#### [EXERCISE]
Below are entries; output exactly the lines from the one with "36190: 160000000 -> 182178368" to the one with "65142: 260000000 -> 292417502", both included, and nothing else.

#### [EXCERPTED DATA]
********************
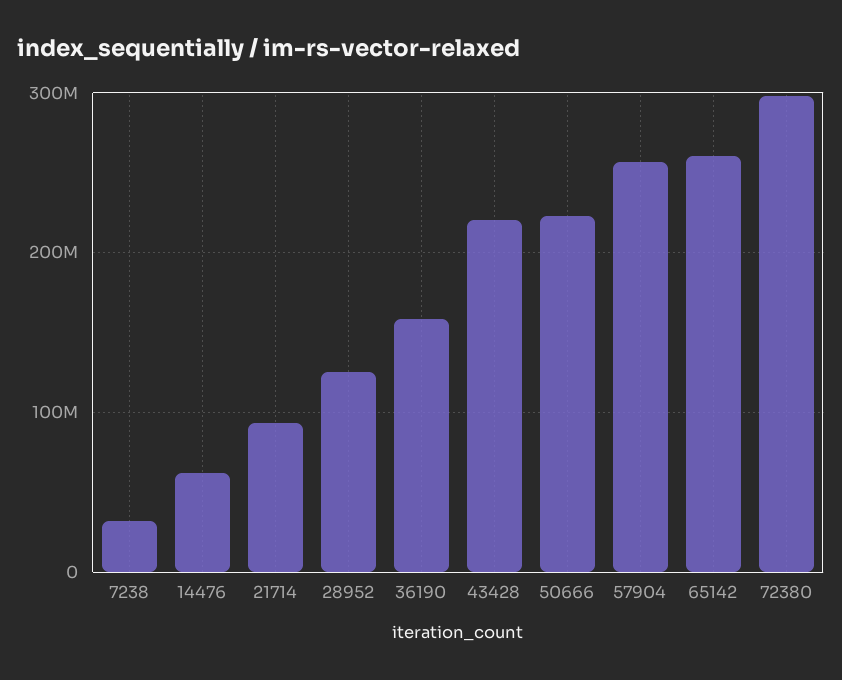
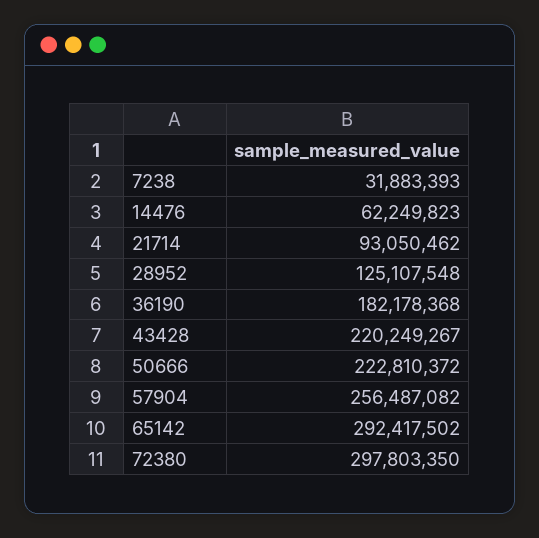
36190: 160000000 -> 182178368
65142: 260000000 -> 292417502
********************
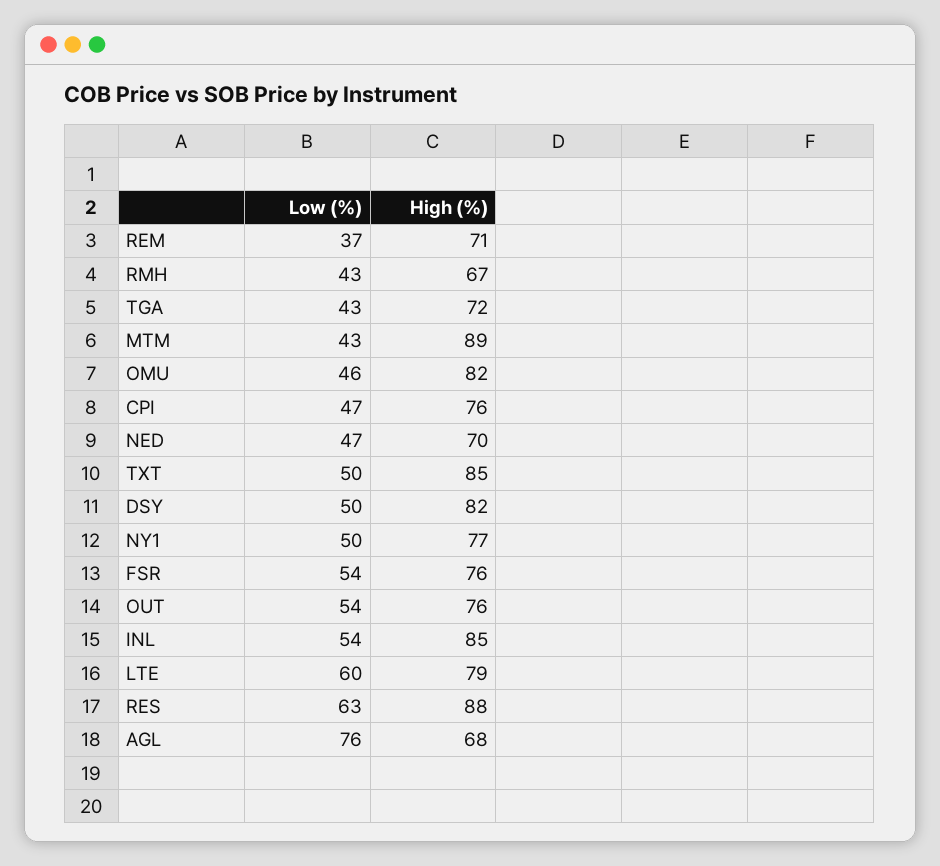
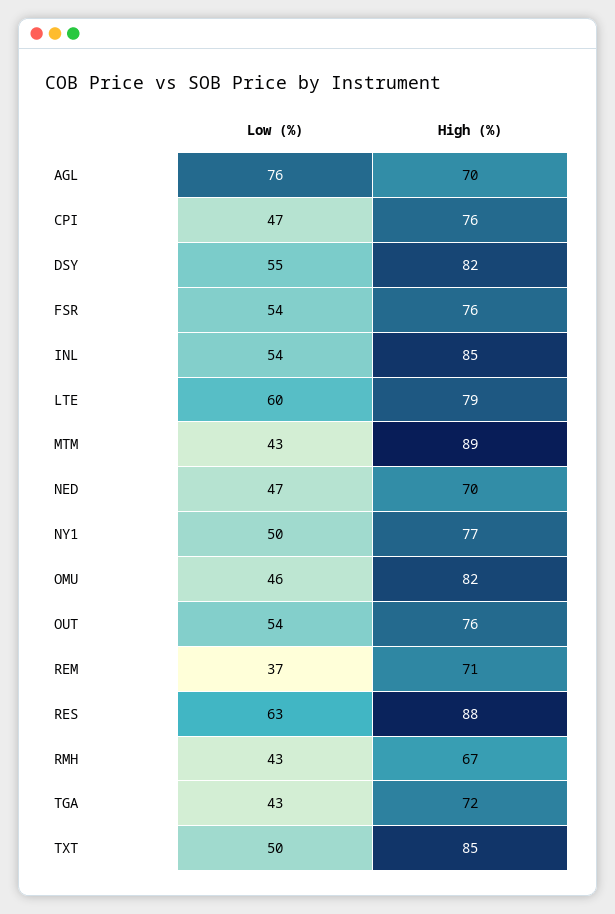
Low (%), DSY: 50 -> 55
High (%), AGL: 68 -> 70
********************
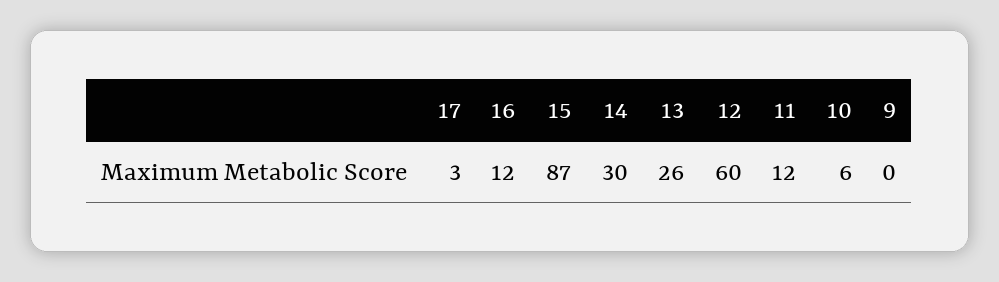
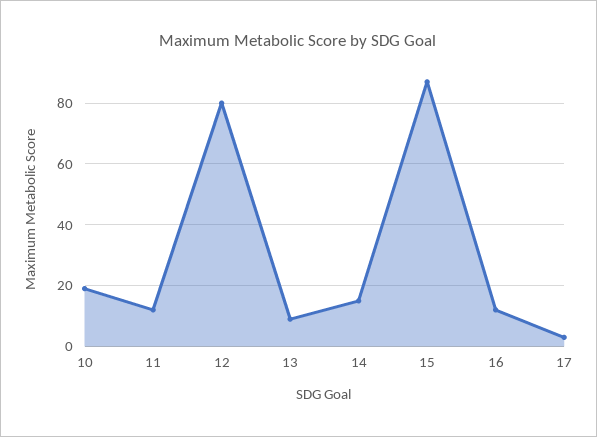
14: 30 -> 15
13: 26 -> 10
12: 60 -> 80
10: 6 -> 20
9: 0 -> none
********************
#### [RESPONSE]
36190: 160000000 -> 182178368
65142: 260000000 -> 292417502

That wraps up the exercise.